> **PROBLEM DETAILS**
State the count of lines below in which the word "قالب" appears, and add nothing.

> **Data records**
-------------------------

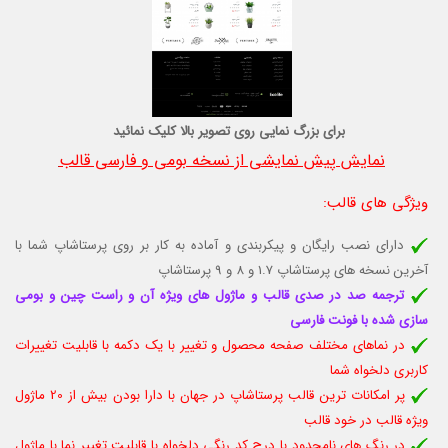
برای بزرگ نمایی روی تصویر بالا کلیک نمائید
نمایش پیش نمایشی از نسخه بومی و فارسی قالب
ویژگی های قالب
:
دارای نصب رایگان و پیکربندی و آماده به کار بر روی پرستاشاپ شما با
آخرین نسخه های پرستاشاپ 1.7 و 8 و 9 پرستاشاپ
ترجمه صد در صدی قالب و ماژول های ویژه آن و راست چین و بومی
سازی شده با فونت فارسی
در نماهای مختلف صفحه محصول و تغییر با یک دکمه با قابلیت تغييرات
كاربری دلخواه شما
پر امکانات ترین قالب پرستاشاپ در جهان با دارا بودن بیش از 20 ماژول
ویژه قالب در خود قالب
در رنگ های نامحدود با درج کد رنگی دلخواه با قابلیت تغییر نما با ماژول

-------------------------

> **EXERCISE RESULT**
5